Back in January, I got email from VeriSign customer service that “your VeriSign domain name registration for lscmetalfab.com and others … are up for renewal soon.” This was a lie:

  1. lscmetalfab.com is not my domain. I had in fact never heard of it until VeriSign prompted me to renew it.
  2. The domain was not in fact due to expire until November, eleven months after I received the email.
  3. The other domain listed in the email, afongen.com — which I haveregistered, as you may have noticed — was also not due to expire anytime soon.

I contacted VeriSign and they told me, “We will look into it. If you receive any further notices for this domain, please disregard them.”

Right. I forwarded the message to the contacts for lscmetalfab.com, so they would know that VeriSign was screwing up like this. By a bizarre coincidence, this company happens to be in the same city where I was living at the time.

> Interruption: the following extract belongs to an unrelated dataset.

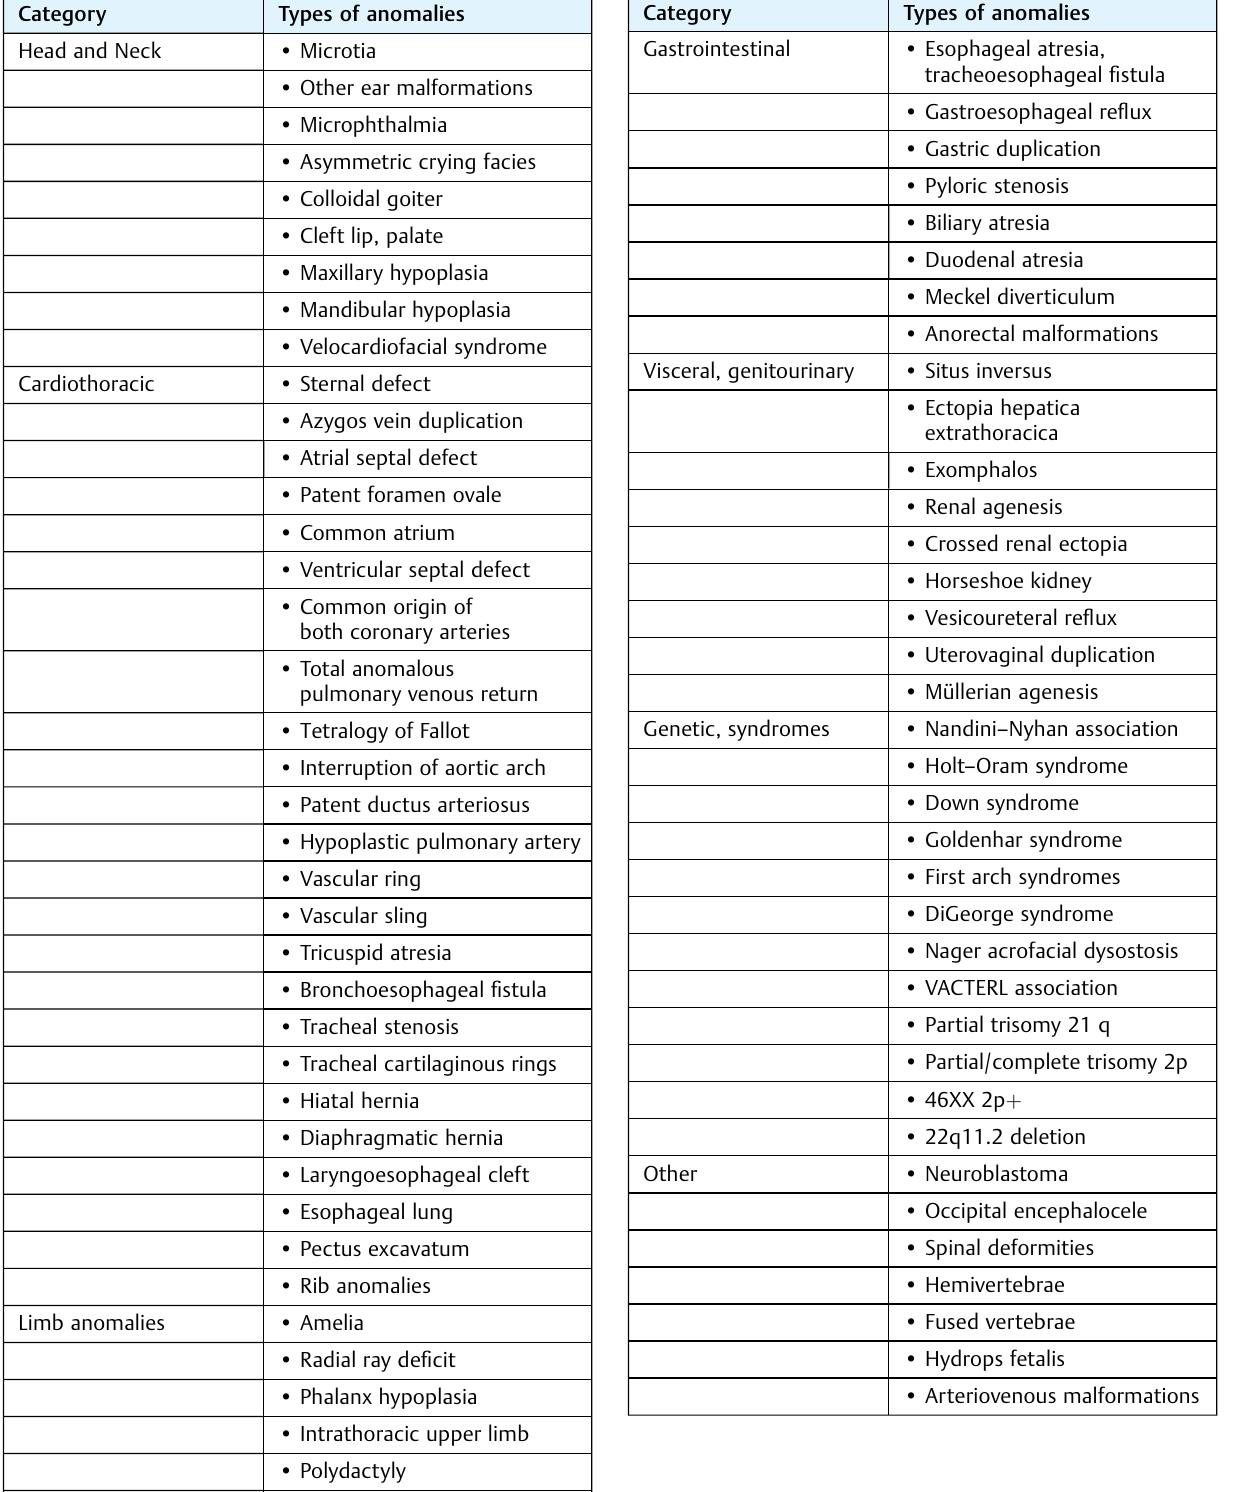
Table 1 Associated anomalies published in patients with pulmonary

Well, guess what? I got another renewal notification today, this time warning me (a “Valued VeriSign(r) Customer”) that my domain afongen.com and others are about to expire. Another lie.

  1. I am no longer a VeriSign customer. I moved my registration over to PairNIC a couple months ago.
  2. afongen.com doesn’t expire until November 2003. I will renew it long before then.
  3. They again listed lscmetalfab.com as a domain that I have registered.

Grrr.

So I’m going through the same rigmarole, only this time I can tell VeriSign that I am not a VeriSign customer, so why in the world are they contacting me?

I haven’t really been using spam filters lately, but I think that I’m going to set one up and route any messages from verisign.com, networksolutions.com, nsi-direct.com, etc. to /dev/null. On the other hand, these are rather amusing.

And if you’re from Linders Specialty Company and happen to be reading, consider VeriSignOff.